“The greatest among you must be your servant. Whoever exalts himself will be humbled, but whoever humbles himself will be exalted.” Matthew 23:1-12.
Tonight, as we adjust our clocks, gain one hour, and return to standard time, we come to see the changing of time and seasons.
November is a time to recall the saints and souls whose memories we hold dear.
We have holy days such as All Saints and All Souls, and today we commemorate the feast day of Saint Charles Borromeo, the patron of our San Carlos Cathedral in Monterey, and the Carmel Mission. Of course, both parish churches were established here by Saint Junipero Serra in the 1770s.
I’d like to speak about servant leadership. The gospel tells us of Jesus’s frustration that the scribes and Pharisees take seats of honor, but not lift a finger to help others, and ultimately not practice what they preach.
Well, this is an issue in Jesus’s time and ours. Maybe we’re better at pointing out problems than lending a helping hand or lifting a finger.
But the good news of the gospel is that so many people do, this is something we celebrate in our saints and heroes.
For example, Paul, in his letter to the Thessalonians, the very first composition in what would become the New Testament, makes an indirect reference to his work as a tentmaker.
He writes: “You recall our toil and drudgery. Working night and day in order not to burden any of you.” As a result, Paul is working the day shift as a tentmaker and tanner of animal skins. This handicraft provided the parchment or medium for writing that preserves his letters, a fascinating detail to his efforts on behalf of the gospel of Christ.
In past years I had the opportunity to teach about communication and leadership, I would make the case servant that leaders possess a few characteristics, namely leaders informed others, prepared people for change, valued the unique contribution of everyone, and at times mediated conflict.
Well, that’s precisely what Jesus is doing in today’s gospel passage from Matthew. Here he is giving emphasis to the humility that must be at the core of a person’s being to remain effective in the task of servant leadership.
So what is this task of the servant leader? Let’s take a recent example.
On August 20th of this year, the comedian Jerry Lewis passed away at his home in Las Vegas at the age of 91. He died at the same time as Hurricane Harvey was swelling up and catching our attention. So maybe his passing was not noticed as much, or perhaps his artistic legacy as an actor, director, and film innovator is not known to the present generation.

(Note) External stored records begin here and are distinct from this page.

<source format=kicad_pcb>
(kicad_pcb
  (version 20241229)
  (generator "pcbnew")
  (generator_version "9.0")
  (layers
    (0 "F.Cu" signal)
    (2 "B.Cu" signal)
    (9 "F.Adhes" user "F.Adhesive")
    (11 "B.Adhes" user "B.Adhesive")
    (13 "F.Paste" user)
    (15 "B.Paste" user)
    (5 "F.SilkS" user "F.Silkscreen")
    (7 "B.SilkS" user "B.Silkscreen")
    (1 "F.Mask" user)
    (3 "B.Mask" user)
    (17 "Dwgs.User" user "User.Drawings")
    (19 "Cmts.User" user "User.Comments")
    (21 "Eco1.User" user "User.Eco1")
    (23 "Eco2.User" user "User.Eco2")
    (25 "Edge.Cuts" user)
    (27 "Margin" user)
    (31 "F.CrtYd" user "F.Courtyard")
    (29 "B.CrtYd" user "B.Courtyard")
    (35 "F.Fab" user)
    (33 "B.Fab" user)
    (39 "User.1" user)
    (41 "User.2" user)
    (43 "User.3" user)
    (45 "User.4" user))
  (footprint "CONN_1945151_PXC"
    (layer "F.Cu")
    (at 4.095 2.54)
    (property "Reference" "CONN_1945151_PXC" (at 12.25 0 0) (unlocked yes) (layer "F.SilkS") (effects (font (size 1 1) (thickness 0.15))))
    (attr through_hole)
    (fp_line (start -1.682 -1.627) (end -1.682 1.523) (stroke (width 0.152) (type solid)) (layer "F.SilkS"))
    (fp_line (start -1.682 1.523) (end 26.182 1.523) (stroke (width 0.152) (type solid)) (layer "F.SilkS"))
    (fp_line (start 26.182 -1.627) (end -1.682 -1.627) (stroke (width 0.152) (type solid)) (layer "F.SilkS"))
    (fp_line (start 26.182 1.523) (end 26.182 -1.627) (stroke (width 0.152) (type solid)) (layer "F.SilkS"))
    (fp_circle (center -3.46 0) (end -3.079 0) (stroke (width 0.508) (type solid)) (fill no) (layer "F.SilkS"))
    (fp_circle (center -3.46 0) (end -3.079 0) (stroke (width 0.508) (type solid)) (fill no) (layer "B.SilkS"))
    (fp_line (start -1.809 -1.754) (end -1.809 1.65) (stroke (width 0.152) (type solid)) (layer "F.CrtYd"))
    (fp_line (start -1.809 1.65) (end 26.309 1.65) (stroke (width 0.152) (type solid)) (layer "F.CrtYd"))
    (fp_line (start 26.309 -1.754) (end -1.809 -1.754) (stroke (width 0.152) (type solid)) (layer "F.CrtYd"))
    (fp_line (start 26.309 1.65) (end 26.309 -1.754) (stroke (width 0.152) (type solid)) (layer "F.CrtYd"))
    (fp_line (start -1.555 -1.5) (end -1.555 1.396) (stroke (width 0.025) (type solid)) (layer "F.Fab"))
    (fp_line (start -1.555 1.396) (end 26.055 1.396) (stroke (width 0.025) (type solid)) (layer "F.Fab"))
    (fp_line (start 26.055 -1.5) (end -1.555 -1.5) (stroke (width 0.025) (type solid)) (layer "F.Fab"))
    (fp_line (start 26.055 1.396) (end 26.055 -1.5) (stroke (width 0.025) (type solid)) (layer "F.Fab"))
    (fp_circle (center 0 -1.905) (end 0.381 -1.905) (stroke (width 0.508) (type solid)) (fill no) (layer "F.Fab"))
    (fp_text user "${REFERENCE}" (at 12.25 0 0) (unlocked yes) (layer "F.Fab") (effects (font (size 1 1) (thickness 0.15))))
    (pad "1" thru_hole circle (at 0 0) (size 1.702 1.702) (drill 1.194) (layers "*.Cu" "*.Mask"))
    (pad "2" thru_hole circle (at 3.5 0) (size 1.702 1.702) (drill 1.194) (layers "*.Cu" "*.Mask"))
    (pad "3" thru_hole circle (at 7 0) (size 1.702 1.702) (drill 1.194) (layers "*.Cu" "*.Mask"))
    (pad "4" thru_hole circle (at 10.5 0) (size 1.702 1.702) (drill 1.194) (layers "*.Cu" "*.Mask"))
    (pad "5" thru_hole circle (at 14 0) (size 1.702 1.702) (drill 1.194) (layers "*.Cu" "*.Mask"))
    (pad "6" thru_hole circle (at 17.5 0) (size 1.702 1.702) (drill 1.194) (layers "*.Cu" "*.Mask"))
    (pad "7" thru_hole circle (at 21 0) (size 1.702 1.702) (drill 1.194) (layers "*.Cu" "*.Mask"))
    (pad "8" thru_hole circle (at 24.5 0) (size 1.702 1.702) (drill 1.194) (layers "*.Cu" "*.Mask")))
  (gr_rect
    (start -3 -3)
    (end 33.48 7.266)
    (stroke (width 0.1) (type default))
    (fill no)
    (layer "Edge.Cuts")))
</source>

On Labor Day, September 4th, however, Cable TV’s Turner Movie Classics devoted an entire day to Jerry’s Lewis’s films. So many greats, including “The Stooge,” with Dean Martin, “The Bellboy,” where Lewis played dual roles alongside Milton Berle, another comedic genius of the early TV age, and my favorite Martin Scorsese’s “The King of Comedy.”
All of these films, and more, namely Jerry Lewis’s years of leadership in philanthropy supporting “Jerry kids,” and the annual telethon for MDS, muscular dystrophy.
Year after year, on Labor Day weekend, Lewis appeared and directed efforts to bring this cause before the American public, and raising millions upon millions of dollars for medical research that might lessen the burdens of children and adults with this painful disease.
More important, and despite his critics, Lewis’s comedic gags and laughter were never leveled at his these challenged children. Instead, he played the clown that was within him and could get all of us to laugh despite our wounded selves.
And for those who value life, and those in the pro-life cause, I believe Jerry Lewis made his mark in bringing the issues of disability into the policy discussion of how we best support the needs of the handicapped in our schools, hospitals, and in public access.
Much has changed, including how we forward appeals today through social media. For example, at the time of Hurricane Harvey, charities raised over $350 million, and Houston Texans football player J.J. Watt and his foundation alone raised 30 million dollars.
The personal acts of heroism in Houston and the disaster, such as here in Sonoma and Napa counties, give further testimony to the servants among our first responders as well as our fellow citizens.
So much of the gospel speaks to subtle points about the spiritual lives of people. That the first shall be last, or the greatest among us must be our servants and work to advantage those most in need.
Here’s some advice from Mother Teresa: “Do it Anyway.”
This version of the text was discovered on the wall in Mother Teresa’s home for children in Calcutta.
American educator Keith Kent inspired the original composition.
People are often unreasonable, irrational, and self-centered. Forgive them anyway.
If you are kind, people may accuse you of selfish, ulterior motives. Be kind anyway.
If you are successful, you will win some unfaithful friends and some genuine enemies. Succeed anyway.
If you are honest and sincere, people may deceive you. Be honest and sincere anyway.
What you spend years creating, others could destroy overnight. Create anyway.
If you find serenity and happiness, some may be jealous. Be happy anyway.
The good you do today will often be forgotten. Do good anyway.
Give the best you have, and it will never be enough. Give your best anyway.
In the final analysis, it is between you and God. It was never between you and them anyway.
Rosary Chapel, Santa Catalina School, Monterey, CA.